The other day, I looked at a “healthy” box of organic granola bars. They looked delicious! But the second ingredient listed on the label was “evaporated cane juice” and it wasn’t even the only form of sugar. The bars also contained something called “invert cane syrup” and molasses.
The food that's marketed to kids is even worse, from sugary cereals to fruit snacks. Nowadays, food companies might add a token amount of whole grains or “real fruit” to these items, but adding whole wheat to cookies doesn't magically turn them into health food.
For the real scandal, look in the beverage aisle. Between sodas, energy drinks, and sweetened juices and teas, we guzzle down nearly half of our national sugar consumption in liquid form.

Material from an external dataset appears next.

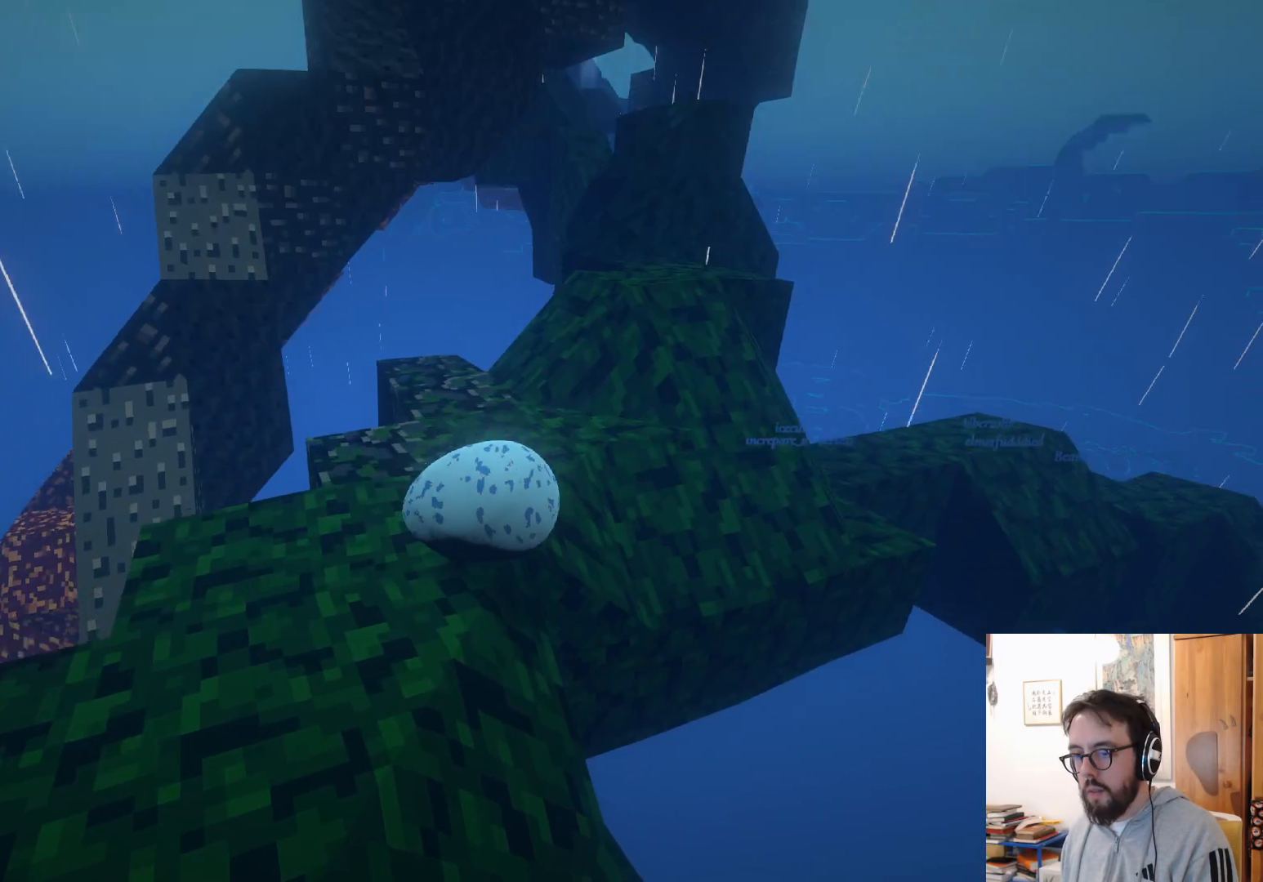
{"buttons": [], "left_stick": "down-left", "right_stick": "up-right", "events": [[83, "right_stick", "right"], [200, "left_stick", "center"], [333, "left_stick", "down"], [433, "left_stick", "down-left"], [433, "right_stick", "up-right"]]}
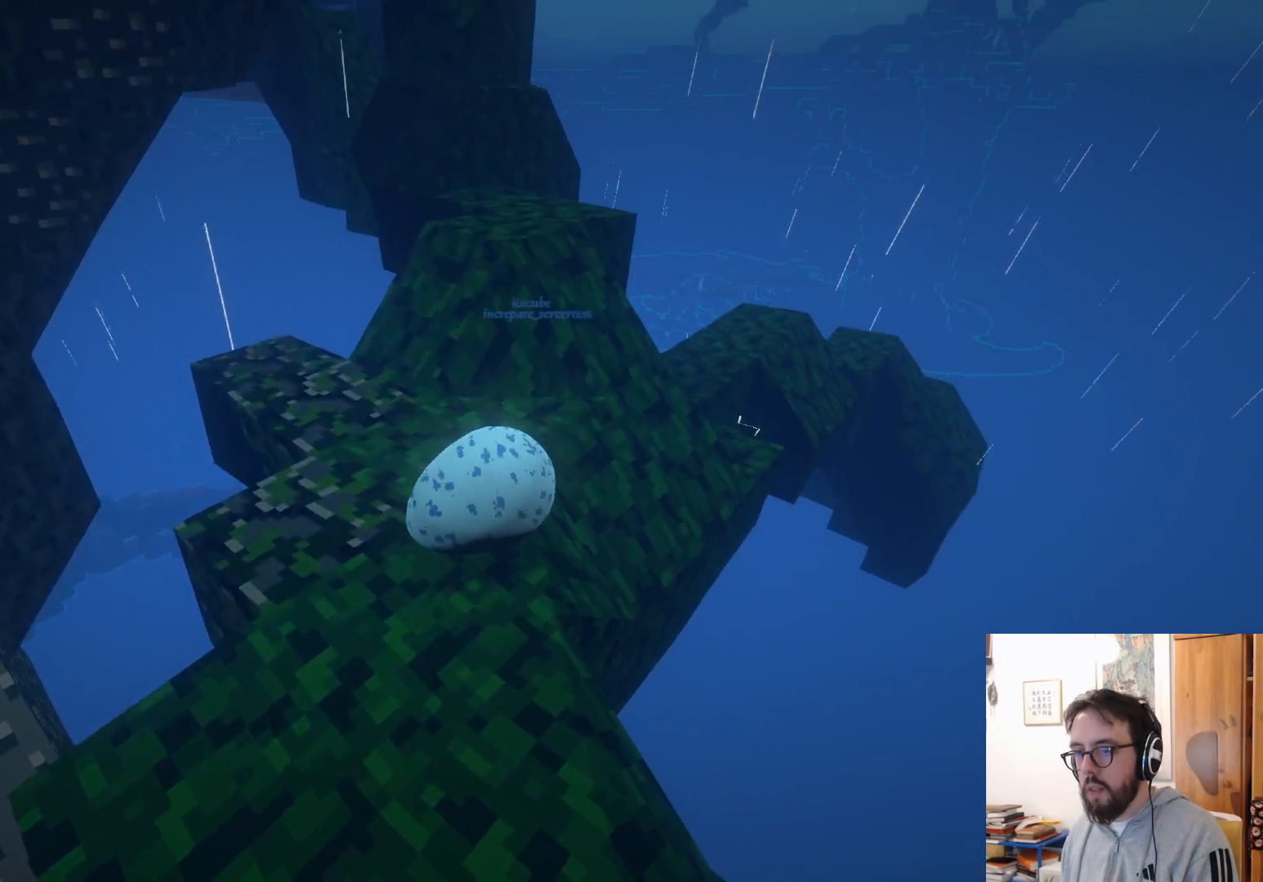
{"buttons": [], "left_stick": "down-left", "right_stick": "center", "events": [[166, "left_stick", "center"], [250, "right_stick", "center"], [416, "left_stick", "down-left"]]}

After loading up on sugar from our meals, snacks, and beverages — not to mention our desserts — we try to figure out how to lose weight. Is the answer a special carb-free diet, or a superfood like pomegranate or acai? Even Healthy Choice and Lean Cuisine frozen dinners can contain more than a third of the sugar you should eat in an entire day.
But a healthy diet isn't mystical and doesn't need to be elusive. The keys to wellness are easy to find. All it takes is consuming a variety of whole foods, mostly plant-based. Don't pay top dollar for magical berries from the Amazon or the Himalayas. Just stick to grains, beans, nuts, fruits, vegetables, and some animal products if you choose. And go light on the sugar.
Unfortunately, in our society, eating such a diet means going against the grain — or more accurately, going against the sugar. Read product labels as you walk through the grocery store and you’ll find sweet stuff in all kinds of unsuspected places. I put sugary jam on my peanut butter sandwiches, but do I really need more sugar in the bread I spread it on? Yogurt is a fantastic health food, but do I need to buy the kind that has as many grams of sugar as vanilla pudding?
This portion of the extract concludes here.